_The task_
Each line holding the string "Power" is to be copied from the data.

_Information shown_
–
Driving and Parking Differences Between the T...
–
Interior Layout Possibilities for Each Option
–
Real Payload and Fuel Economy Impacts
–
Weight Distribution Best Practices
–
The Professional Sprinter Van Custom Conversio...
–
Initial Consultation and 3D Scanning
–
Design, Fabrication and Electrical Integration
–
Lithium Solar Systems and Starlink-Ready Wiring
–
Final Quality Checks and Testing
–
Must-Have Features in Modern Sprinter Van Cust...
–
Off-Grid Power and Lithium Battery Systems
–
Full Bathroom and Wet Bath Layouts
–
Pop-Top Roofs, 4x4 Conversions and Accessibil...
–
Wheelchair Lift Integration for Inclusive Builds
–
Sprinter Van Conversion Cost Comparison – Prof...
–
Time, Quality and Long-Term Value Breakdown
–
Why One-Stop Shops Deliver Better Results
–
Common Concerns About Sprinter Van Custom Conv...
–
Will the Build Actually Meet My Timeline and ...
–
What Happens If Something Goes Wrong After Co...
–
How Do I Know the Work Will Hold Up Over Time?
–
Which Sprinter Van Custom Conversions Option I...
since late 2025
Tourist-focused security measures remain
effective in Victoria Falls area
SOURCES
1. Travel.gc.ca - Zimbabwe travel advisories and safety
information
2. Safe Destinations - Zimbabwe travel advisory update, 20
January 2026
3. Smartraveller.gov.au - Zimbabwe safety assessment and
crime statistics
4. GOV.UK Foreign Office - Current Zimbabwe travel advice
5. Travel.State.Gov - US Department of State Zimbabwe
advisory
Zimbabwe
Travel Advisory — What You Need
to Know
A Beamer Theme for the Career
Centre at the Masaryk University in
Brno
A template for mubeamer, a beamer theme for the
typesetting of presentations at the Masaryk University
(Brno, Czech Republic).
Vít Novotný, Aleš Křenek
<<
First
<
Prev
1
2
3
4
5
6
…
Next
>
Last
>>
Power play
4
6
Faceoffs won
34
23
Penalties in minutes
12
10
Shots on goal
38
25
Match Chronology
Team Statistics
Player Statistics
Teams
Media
--
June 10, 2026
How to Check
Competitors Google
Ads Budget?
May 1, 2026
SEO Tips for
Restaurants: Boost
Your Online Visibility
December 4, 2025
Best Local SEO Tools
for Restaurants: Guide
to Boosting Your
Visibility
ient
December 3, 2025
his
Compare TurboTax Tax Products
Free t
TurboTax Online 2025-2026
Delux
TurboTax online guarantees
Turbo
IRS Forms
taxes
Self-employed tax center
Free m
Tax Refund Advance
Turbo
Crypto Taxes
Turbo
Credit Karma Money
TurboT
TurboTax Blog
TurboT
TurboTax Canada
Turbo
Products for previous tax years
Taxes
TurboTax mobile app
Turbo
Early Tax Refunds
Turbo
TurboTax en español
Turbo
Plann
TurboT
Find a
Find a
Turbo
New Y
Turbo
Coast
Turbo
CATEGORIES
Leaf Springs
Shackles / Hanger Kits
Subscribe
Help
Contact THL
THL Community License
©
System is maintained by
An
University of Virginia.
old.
* * *
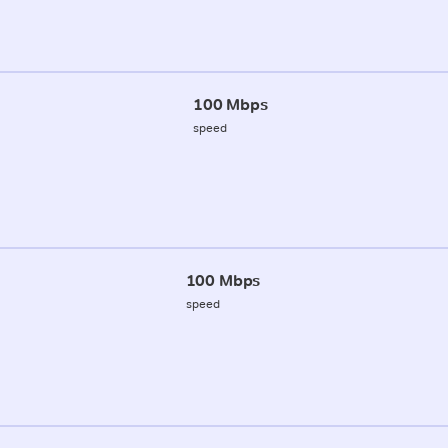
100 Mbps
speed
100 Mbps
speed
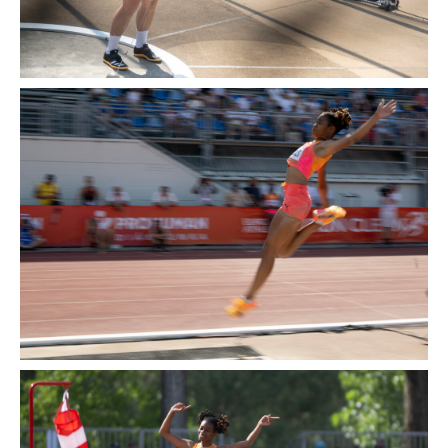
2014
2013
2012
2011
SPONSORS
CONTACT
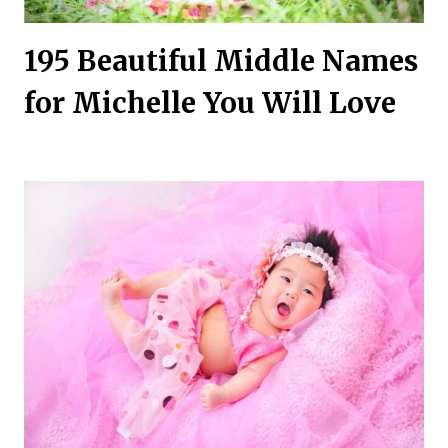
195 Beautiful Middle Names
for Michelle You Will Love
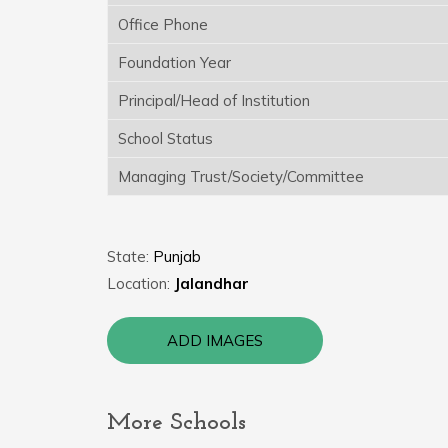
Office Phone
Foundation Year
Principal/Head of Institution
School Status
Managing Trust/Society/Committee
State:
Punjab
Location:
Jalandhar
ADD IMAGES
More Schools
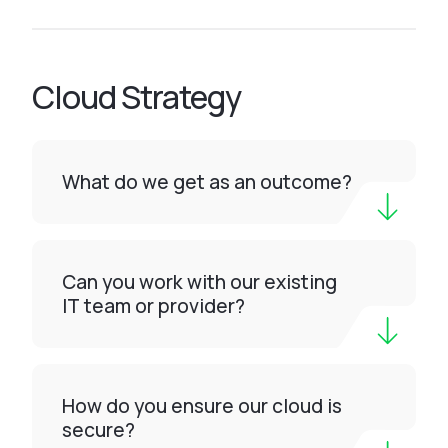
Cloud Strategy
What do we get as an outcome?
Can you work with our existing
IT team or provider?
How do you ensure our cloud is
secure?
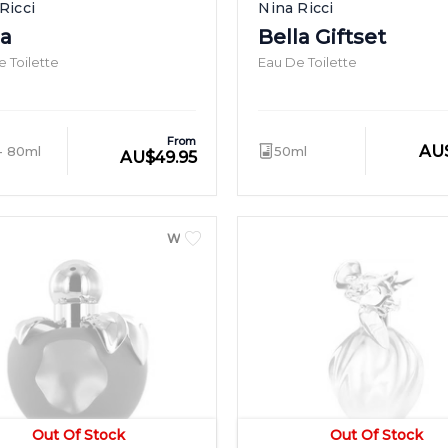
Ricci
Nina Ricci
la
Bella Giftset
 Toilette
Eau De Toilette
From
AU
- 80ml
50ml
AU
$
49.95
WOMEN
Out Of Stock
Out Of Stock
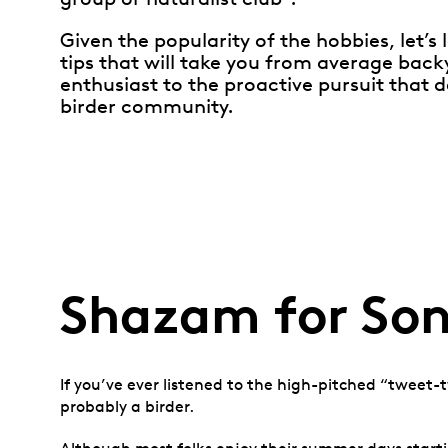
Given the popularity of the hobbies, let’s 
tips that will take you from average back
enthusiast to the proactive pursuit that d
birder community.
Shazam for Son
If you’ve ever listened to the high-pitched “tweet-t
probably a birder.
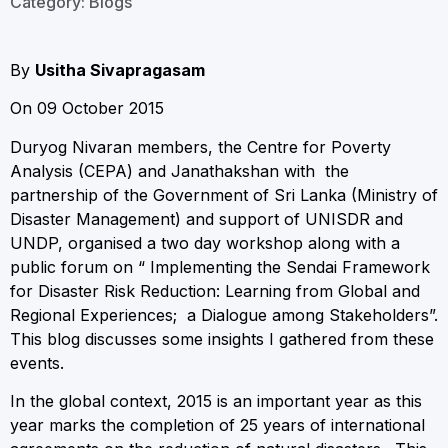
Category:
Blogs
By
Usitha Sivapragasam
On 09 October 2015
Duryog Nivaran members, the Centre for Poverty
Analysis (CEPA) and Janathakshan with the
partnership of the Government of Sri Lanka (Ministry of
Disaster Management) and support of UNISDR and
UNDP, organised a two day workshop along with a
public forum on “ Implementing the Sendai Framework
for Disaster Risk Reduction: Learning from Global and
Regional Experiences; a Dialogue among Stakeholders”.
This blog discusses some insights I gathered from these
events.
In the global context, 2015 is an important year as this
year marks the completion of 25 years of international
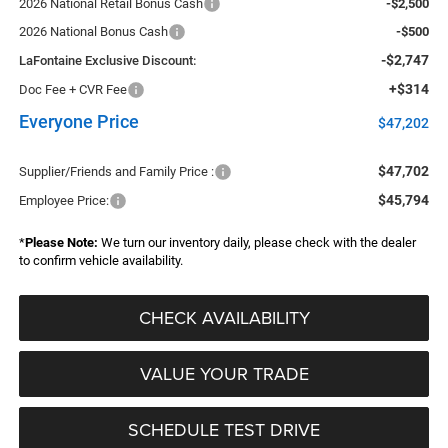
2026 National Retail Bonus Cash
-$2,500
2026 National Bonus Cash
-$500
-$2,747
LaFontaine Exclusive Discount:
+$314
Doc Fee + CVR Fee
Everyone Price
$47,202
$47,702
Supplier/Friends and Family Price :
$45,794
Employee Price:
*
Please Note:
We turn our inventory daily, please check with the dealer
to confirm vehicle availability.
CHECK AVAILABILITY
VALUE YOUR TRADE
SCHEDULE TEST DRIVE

_Result of this exercise_
Off-Grid Power and Lithium Battery Systems
Power play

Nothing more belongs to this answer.